In 2016, Hyderabad-based Ankur Pathak's mother-in-law was diagnosed with Stage-III ovarian cancer, barely a month or two after undergoing angioplasty. The back-to-back medical emergencies left the family with limited funds to manage the treatment costs.

Though she had a reimbursement-based government health cover, the procedural delay and out-of-pocket expenses proved overwhelming. She passed away within three months, unable to continue chemotherapy.

The experience made Pathak realize the importance of having a strong insurance cover with adequate immediate support, regardless of employer-provided plans. He opted for ₹50 lakh base coverage, which would increase to ₹1 crore with no-claim bonuses.

More Indians are opting for ₹1-crore health covers as medical costs rise. Online insurance platform Policybazaar saw the number of such policies surge to 9,739 in 2024 from 4,427 policies in 2023. "In 2025, we've already sold 7,521 such policies by May," said Siddharth Singhal, health insurance head at Policybazaar, noting an 85% growth expectation for the year.

Why ₹1 crore?

Insurance advisors say ₹1 crore may feel excessive today, but five to 10 years down the line, it could be just about right. Medical inflation is pushing costs up fast.

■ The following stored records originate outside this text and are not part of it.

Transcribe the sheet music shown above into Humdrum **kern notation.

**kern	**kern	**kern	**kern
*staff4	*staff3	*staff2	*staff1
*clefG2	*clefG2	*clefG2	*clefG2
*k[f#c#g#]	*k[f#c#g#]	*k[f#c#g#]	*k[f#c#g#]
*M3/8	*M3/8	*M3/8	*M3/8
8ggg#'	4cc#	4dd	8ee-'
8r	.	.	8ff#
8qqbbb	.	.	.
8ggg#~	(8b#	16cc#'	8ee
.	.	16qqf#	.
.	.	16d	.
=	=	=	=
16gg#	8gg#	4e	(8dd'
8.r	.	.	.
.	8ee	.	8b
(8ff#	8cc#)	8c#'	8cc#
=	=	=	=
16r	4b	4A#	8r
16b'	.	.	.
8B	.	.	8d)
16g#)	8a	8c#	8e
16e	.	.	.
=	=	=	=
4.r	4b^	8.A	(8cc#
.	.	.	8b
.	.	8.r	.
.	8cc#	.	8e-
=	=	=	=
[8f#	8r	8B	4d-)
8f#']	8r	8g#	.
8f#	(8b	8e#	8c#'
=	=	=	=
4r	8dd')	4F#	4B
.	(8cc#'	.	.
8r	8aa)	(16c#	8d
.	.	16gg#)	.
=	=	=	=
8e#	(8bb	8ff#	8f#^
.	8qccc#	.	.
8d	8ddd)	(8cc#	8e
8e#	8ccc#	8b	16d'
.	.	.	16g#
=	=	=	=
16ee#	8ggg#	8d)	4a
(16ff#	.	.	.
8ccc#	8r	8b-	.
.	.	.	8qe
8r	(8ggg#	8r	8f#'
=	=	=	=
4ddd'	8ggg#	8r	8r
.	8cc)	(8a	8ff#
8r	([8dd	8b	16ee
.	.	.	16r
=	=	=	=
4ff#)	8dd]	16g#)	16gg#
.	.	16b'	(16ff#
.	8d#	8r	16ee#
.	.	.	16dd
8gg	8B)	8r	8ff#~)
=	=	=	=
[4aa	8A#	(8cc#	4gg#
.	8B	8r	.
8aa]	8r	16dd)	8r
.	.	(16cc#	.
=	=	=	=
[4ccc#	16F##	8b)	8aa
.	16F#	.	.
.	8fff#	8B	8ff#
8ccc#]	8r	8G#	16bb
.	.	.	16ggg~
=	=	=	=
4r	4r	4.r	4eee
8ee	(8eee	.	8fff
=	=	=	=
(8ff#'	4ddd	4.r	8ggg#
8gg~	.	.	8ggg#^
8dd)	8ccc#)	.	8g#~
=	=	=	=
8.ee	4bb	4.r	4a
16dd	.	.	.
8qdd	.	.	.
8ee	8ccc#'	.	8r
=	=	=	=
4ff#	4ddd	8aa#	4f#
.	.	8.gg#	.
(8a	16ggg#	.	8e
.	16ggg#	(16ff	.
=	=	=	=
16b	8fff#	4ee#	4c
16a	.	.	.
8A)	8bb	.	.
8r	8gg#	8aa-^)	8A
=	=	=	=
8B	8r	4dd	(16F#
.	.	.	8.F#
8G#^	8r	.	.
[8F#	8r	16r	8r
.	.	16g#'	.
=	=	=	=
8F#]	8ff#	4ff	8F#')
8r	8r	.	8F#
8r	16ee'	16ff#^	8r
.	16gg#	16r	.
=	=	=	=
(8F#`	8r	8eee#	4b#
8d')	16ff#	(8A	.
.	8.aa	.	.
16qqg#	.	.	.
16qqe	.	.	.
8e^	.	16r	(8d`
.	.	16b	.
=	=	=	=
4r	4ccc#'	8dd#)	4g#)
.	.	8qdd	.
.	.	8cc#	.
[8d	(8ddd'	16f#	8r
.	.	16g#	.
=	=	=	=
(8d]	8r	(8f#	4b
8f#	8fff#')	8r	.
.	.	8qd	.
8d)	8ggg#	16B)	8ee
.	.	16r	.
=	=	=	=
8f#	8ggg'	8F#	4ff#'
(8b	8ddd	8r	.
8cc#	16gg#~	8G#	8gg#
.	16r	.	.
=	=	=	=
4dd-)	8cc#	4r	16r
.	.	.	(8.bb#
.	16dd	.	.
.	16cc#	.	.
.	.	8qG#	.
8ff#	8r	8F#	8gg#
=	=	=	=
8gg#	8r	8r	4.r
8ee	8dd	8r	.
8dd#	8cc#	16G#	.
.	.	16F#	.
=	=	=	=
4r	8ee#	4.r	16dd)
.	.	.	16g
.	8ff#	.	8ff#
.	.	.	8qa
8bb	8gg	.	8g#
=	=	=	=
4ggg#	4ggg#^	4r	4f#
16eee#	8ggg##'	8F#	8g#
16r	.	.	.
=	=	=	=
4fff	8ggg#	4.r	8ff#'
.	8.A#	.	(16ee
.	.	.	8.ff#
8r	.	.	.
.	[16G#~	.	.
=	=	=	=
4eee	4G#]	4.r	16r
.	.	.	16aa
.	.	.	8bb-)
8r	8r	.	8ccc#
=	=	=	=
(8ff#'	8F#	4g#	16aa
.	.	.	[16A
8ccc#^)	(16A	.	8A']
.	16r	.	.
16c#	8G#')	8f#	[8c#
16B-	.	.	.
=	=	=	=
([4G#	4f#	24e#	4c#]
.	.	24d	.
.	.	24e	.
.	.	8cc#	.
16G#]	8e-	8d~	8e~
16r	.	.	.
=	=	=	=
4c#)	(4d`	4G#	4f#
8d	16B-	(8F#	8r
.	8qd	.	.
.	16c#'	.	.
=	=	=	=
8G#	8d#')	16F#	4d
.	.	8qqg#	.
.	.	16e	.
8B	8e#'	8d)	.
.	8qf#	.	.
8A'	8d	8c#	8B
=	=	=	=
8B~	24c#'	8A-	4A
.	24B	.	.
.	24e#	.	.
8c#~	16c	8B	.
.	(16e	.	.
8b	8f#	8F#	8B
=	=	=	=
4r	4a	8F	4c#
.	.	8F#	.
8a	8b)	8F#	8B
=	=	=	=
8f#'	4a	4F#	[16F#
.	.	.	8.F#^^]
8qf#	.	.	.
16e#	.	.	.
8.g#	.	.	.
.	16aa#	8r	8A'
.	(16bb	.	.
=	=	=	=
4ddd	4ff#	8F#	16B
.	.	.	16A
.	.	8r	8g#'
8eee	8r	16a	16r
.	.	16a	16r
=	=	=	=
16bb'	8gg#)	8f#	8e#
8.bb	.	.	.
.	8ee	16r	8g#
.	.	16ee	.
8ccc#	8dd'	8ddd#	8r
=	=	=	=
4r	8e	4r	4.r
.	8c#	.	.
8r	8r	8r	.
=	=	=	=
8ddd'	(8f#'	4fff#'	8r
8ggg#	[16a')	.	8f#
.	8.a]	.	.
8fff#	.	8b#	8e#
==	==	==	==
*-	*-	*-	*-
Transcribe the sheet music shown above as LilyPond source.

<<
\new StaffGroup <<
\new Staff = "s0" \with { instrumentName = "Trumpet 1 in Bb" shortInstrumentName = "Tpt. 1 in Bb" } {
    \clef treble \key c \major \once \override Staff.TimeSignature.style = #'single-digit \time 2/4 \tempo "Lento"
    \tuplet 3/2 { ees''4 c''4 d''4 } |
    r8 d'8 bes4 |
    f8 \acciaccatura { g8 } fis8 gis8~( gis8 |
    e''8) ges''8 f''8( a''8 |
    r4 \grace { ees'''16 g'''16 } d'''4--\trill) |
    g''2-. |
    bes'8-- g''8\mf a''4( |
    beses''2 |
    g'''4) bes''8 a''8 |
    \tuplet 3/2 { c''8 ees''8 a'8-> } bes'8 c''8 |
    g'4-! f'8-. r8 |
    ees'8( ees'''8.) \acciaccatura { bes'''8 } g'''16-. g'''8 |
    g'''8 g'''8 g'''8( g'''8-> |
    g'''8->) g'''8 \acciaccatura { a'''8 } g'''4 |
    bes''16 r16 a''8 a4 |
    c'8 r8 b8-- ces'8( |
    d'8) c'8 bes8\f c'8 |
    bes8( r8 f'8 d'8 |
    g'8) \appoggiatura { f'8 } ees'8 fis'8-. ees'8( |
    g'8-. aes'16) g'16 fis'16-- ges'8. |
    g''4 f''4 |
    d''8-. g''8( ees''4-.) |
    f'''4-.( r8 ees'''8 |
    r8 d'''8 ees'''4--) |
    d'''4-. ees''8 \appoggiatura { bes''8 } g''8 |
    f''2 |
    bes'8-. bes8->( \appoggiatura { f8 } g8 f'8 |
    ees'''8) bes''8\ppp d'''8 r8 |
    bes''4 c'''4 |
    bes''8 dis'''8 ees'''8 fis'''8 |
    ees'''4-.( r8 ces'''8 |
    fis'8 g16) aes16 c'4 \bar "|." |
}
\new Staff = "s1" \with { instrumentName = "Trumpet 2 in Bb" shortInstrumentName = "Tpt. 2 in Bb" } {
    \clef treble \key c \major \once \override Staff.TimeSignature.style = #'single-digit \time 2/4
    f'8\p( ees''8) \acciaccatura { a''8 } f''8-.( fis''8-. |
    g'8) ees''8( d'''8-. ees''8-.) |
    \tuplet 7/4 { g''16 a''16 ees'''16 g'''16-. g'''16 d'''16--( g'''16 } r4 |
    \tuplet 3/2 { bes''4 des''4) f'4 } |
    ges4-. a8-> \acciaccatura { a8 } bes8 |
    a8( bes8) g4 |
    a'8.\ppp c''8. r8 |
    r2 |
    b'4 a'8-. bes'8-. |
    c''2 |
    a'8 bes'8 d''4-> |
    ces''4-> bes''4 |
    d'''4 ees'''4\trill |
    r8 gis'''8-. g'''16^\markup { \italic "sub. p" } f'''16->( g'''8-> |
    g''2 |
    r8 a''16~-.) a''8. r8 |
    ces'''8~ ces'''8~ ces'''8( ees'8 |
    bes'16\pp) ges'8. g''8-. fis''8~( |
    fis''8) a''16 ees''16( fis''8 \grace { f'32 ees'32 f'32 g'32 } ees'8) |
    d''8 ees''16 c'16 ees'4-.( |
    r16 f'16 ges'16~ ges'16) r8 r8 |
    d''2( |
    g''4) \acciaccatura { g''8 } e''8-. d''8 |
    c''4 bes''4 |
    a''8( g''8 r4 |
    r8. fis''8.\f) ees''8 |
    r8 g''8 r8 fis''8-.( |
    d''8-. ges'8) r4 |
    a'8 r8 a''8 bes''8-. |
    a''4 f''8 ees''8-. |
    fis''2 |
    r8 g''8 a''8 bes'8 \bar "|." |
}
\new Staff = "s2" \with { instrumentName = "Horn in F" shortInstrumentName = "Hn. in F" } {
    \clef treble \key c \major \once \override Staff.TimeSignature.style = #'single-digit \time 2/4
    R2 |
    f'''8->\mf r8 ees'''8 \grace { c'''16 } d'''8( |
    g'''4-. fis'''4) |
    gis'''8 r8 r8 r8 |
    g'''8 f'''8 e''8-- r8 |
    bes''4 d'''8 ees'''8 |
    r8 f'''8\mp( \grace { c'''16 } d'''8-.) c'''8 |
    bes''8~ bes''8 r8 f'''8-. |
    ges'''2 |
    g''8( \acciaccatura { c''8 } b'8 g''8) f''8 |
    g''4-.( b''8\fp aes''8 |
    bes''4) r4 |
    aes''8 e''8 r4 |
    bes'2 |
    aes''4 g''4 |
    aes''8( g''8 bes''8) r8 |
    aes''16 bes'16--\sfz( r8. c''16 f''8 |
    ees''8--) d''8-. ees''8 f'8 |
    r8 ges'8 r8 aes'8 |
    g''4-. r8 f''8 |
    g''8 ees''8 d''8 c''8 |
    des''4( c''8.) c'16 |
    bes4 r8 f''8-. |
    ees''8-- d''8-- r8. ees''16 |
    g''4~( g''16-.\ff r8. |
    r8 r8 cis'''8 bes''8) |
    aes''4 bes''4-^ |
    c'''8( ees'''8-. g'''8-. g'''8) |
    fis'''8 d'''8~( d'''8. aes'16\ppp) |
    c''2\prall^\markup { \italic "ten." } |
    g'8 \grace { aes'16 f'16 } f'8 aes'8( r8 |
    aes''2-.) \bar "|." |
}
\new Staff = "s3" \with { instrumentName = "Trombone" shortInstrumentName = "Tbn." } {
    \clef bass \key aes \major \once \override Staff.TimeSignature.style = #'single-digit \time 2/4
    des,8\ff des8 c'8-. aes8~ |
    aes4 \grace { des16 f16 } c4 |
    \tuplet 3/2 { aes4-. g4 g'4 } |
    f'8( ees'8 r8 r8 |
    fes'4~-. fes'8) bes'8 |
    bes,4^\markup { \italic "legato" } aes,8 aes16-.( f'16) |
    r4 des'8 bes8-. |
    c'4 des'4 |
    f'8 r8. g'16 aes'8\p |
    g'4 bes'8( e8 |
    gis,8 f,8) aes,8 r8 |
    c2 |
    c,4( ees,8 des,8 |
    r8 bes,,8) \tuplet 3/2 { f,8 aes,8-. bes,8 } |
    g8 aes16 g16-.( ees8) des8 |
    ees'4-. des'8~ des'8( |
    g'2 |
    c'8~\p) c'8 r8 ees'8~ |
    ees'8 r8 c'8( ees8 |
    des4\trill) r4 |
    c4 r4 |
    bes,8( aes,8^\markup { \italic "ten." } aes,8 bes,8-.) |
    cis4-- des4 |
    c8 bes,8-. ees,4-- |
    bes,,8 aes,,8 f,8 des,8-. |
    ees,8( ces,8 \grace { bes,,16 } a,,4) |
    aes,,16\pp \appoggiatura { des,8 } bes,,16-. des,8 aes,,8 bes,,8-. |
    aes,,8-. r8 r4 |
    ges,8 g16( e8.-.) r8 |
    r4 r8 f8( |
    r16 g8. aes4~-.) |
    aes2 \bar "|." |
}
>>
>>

Data from the surgery-care company Hexa Health showed that the average severe illness claim in India doubles every 10 years.

For example, cancer treatment costs that hovered around ₹2-3 lakh in 2015 now average ₹4-6 lakh, and could touch ₹9 lakh by 2035. Meanwhile, a heart bypass that cost ₹3 lakh a decade ago may cost over ₹6 lakh by 2035.

While average treatment costs for severe illnesses provide a baseline, actual expenses often run significantly higher, especially in private hospitals and metro cities, where charges can be 2-3X the national average.

Additionally, illnesses rarely occur in isolation; follow-up treatments, diagnostics, and medications add recurring costs over time.